→ Extracted data entries:

>>>

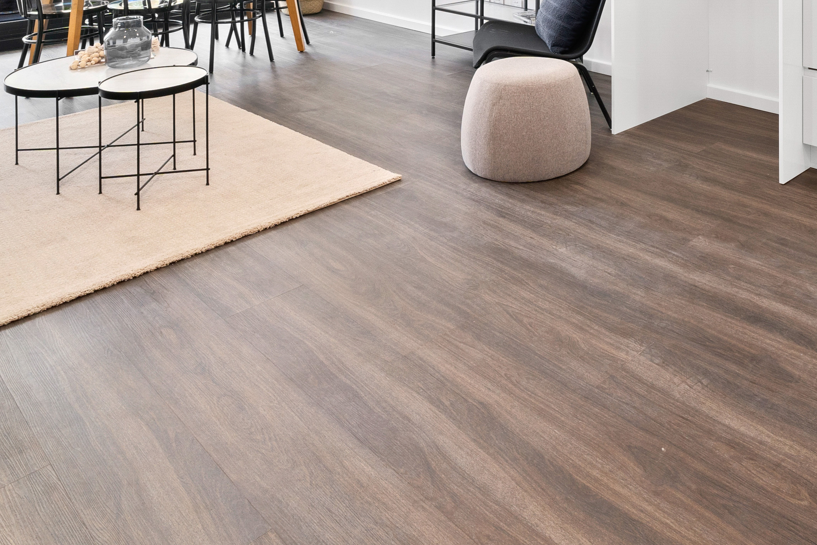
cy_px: -139
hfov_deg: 52.9
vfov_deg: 31.3
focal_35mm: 34
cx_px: 628
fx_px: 772
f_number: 9
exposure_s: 1/3
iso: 400
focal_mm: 12
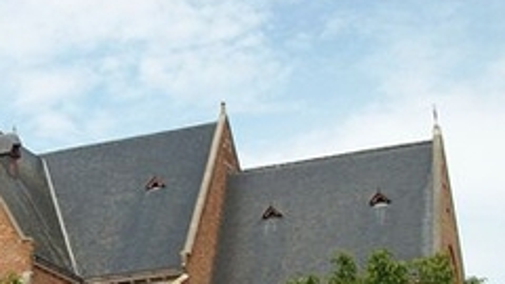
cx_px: 8
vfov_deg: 13.7
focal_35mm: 87
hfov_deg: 23.5
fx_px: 1165
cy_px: 288
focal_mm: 5.7
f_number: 2.9
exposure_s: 1/1000
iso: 80
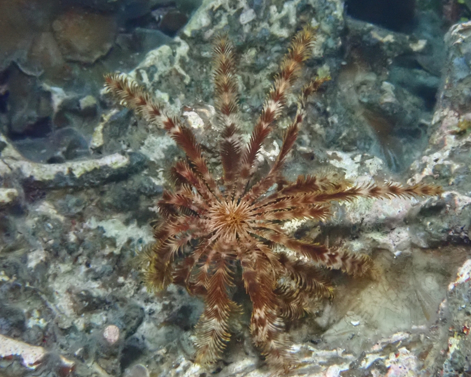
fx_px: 1464
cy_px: 190
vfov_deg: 14.7
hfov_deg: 18.3
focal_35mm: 105
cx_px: 226
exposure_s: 1/200
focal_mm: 18
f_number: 6.3
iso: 1600
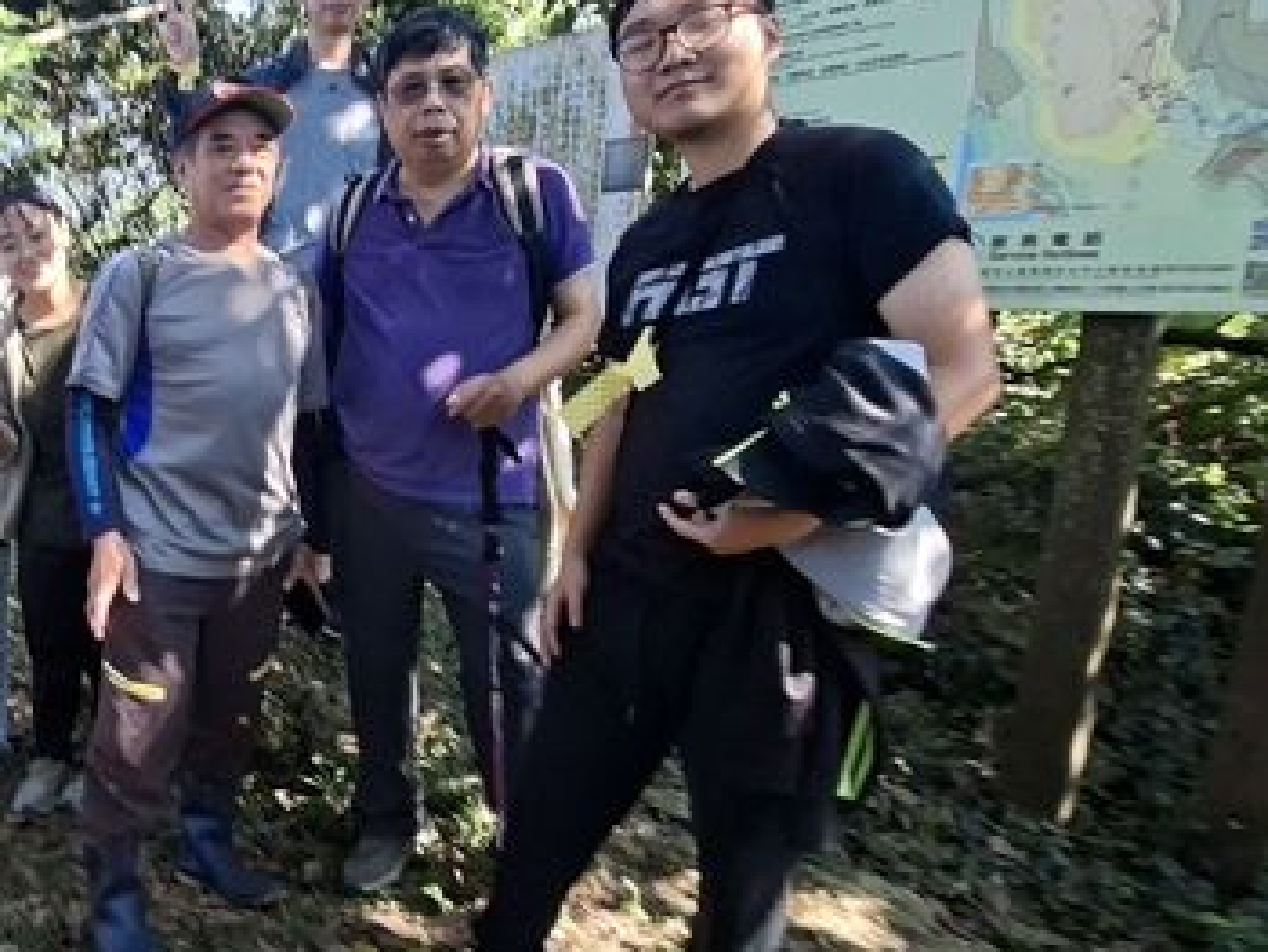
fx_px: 953
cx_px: 163
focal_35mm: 26
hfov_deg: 58.9
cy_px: 476
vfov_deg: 53.1
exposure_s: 1/154
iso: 40
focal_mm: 1.74
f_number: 2.2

<<<

→ Task objective:
Please repeat the entries exactly. Do not include the pictures.

→ Expected answer:
cy_px: -139
hfov_deg: 52.9
vfov_deg: 31.3
focal_35mm: 34
cx_px: 628
fx_px: 772
f_number: 9
exposure_s: 1/3
iso: 400
focal_mm: 12
cx_px: 8
vfov_deg: 13.7
focal_35mm: 87
hfov_deg: 23.5
fx_px: 1165
cy_px: 288
focal_mm: 5.7
f_number: 2.9
exposure_s: 1/1000
iso: 80
fx_px: 1464
cy_px: 190
vfov_deg: 14.7
hfov_deg: 18.3
focal_35mm: 105
cx_px: 226
exposure_s: 1/200
focal_mm: 18
f_number: 6.3
iso: 1600
fx_px: 953
cx_px: 163
focal_35mm: 26
hfov_deg: 58.9
cy_px: 476
vfov_deg: 53.1
exposure_s: 1/154
iso: 40
focal_mm: 1.74
f_number: 2.2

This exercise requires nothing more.